Среди множества дел и замыслов промелькнула и затерялась крохотная картинка “Зимний день” – в сущности, не что иное, как этюд, быстро сделанный прямо из окна, с прибавлением двух фигур, стремительно набросанных, но притом сохраняющих характерность: одна из них, расположенная поодаль, обозначала Дружинина, другая, на тротуаре линии Двадцать первой, заметно ссутуленная и мешковатая, со свертком бумаг в руках,- самого художника.

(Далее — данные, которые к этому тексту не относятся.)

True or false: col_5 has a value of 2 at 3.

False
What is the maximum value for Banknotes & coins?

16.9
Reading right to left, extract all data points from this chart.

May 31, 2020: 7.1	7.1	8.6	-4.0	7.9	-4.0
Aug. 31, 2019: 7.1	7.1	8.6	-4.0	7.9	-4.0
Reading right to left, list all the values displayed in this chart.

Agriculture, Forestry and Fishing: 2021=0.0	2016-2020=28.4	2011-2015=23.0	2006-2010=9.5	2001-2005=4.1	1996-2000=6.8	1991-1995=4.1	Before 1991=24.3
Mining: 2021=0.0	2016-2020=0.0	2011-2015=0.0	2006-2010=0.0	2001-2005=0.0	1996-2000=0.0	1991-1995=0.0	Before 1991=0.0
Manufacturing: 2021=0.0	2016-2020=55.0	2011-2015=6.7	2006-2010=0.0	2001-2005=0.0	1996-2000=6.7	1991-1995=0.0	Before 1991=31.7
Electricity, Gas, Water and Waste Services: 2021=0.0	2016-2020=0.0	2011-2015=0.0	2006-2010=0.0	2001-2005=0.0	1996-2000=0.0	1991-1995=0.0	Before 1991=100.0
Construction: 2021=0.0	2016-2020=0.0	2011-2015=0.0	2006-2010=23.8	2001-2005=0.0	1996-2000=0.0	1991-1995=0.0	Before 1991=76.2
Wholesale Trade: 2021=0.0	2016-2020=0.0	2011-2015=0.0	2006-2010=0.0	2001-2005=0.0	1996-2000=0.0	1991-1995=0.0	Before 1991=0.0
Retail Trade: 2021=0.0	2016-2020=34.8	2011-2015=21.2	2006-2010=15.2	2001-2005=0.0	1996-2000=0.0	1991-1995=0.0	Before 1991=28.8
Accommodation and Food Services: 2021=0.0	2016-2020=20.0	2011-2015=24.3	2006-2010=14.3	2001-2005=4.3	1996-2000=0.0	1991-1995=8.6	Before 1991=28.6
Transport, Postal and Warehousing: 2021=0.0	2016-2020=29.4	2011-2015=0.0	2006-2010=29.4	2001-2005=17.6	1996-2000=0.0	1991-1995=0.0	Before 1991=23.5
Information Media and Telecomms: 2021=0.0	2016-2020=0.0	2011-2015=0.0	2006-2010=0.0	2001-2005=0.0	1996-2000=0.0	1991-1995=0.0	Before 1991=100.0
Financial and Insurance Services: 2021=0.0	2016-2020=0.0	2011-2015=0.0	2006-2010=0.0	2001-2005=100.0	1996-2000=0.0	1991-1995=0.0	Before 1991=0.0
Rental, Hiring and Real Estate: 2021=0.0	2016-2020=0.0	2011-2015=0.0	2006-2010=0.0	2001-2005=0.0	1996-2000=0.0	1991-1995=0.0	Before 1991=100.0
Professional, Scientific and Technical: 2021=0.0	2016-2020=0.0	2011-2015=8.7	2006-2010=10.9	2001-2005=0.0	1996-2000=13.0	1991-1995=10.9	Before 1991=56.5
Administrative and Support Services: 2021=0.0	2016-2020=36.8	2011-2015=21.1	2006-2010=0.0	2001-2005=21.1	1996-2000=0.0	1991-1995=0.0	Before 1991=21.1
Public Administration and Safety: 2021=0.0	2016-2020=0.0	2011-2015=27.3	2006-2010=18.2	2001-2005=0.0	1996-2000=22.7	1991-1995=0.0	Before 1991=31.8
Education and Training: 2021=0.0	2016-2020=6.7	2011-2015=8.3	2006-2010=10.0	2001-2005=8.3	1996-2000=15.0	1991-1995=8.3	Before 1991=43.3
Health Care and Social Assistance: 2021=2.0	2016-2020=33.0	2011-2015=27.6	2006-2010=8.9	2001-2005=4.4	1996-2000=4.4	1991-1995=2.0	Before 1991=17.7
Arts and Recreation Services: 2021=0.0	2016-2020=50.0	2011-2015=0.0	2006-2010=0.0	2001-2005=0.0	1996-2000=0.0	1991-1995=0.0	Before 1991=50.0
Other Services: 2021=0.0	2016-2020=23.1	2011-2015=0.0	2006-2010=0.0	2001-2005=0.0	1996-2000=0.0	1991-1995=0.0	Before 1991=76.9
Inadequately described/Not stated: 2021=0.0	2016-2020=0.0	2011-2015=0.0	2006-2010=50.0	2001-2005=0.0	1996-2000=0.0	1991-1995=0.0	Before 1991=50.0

Не знаменательно ли, что он – пусть ненароком, мимоходом и явно не придавая серьезного смысла сделанному, – воротился к тому, с чего начинал когда-то, к своему первому “опыту передразнивать натуру”, и вновь захотел запечатлеть “пустой перед окнами вид”? Проевший глаза длинный скучный забор с воротами, а за ним вдали крыши строений да несколько деревьев – мотив ничтожный, заурядный, и немыслимо представить себе, чтобы им прельстился хоть один из признанных пейзажистов того времени.
Федотов не был пейзажистом, он и прельстился, и с поразительной ощутимостью передал особое состояние петербургского зимнего дня, его влажно-морозного воздуха, его неба, светящегося сквозь невидимую пелену, и саму томительно-сонно тянущуюся глухую утреннюю сумеречность, незаметно переходящую в сумеречность вечернюю.
Но час Федотова не пробил, и пейзаж не завладел им, и сам он отмахнулся от непроизвольно выскочившего из-под его кисти – написал и тут же дружески презентовал Дружинину.